El desconcierto no se traduce en mayor libertad y prosperidad para los ciudadanos que pierden sus trabajos estables a una vertiginosa velocidad, para ser parte de un mercado cada vez más grande de trabajos inestables, mal pagados, pero ilusoriamente libres.

Así, la crisis del 2008 se desató el día en que demasiados expertos en fondos de inversión e hipotecas no pudieron comprender los complejos mecanismos con que sus computadores multiplicaron un dinero que tampoco sabían de dónde venía. Los entes reguladores, la burocracia estatal, había desaparecido para hacer más flexibles los mercados. La idea de que pudieran autorregularse no resistió la entrada de ese nuevo actor, los computadores, que permitían estar en línea en Shanghái, París, Londres y en tu casa, en los suburbios de Santiago. Las hipotecas y los préstamos, los fondos de inversiones, todos operaron sobre escenarios cada vez más irreales que nadie supo ya descifrar.

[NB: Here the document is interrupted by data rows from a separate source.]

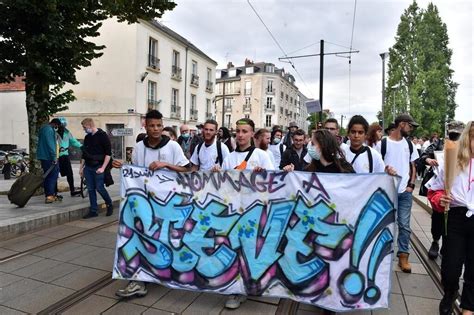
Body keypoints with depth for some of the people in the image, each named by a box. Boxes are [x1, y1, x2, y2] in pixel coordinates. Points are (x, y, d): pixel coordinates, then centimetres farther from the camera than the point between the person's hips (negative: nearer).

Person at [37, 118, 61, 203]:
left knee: (47, 175, 13)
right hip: (48, 157, -10)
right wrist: (54, 157, -20)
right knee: (53, 175, -6)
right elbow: (50, 144, -20)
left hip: (43, 156, 10)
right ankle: (50, 195, -7)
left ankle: (48, 195, 19)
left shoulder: (44, 128, 20)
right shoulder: (49, 130, -14)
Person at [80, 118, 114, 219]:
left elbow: (108, 153, -12)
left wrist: (103, 168, -17)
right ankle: (93, 211, 14)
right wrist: (81, 167, 17)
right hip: (88, 167, 6)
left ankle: (109, 205, 16)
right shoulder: (87, 137, 13)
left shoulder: (102, 136, -8)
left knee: (99, 188, -6)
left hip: (98, 168, -6)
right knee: (91, 189, 6)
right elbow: (84, 154, 20)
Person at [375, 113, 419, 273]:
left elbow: (413, 166, 14)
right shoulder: (383, 144, -6)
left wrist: (411, 185, 2)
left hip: (405, 192, 3)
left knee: (404, 225, 5)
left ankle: (403, 256, 14)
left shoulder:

El poder ya no tiene poder. En Davos se reúnen los representantes de las mayores economías del mundo, para compartir todos juntos su impotencia. Lo mismo pasa con los dueños de los diarios, de los canales de televisión y cada vez más, de las radios. Los dueños del poder solo transpiran desesperación, al no manejar ya la forma de convertir en dinero su influencia.

No se sabe, no se entiende, qué está pasando. Los “expertos” y los “especialistas” son igualmente impotentes a la hora de explicar el estado de las cosas. “No future”, el grito de los punk en los 70, es una constatación absolutamente banal cuando el futuro sucede justamente en cada segundo, a una velocidad que transforma en tibias crónicas del presente aquellas series que intentan explorar el futuro: Black Mirror, The Handmaid´s Tale, Years and Years.

Es el sueño dorado del anarquista: un mundo en que el poder es impotente y donde el futuro ya no existe. Pero ese escenario de desconcierto no se traduce en mayor libertad y prosperidad para los ciudadanos que pierden sus trabajos estables a una vertiginosa velocidad, para ser parte de un mercado cada vez más grande de trabajos inestables, mal pagados, pero ilusoriamente libres. Están solos ante una economía cada vez más concentrada en quienes, a su vez, prefieren no invertir, no arriesgarse, porque ya no pueden vislumbrar siquiera algo parecido a eso que antes llamábamos futuro.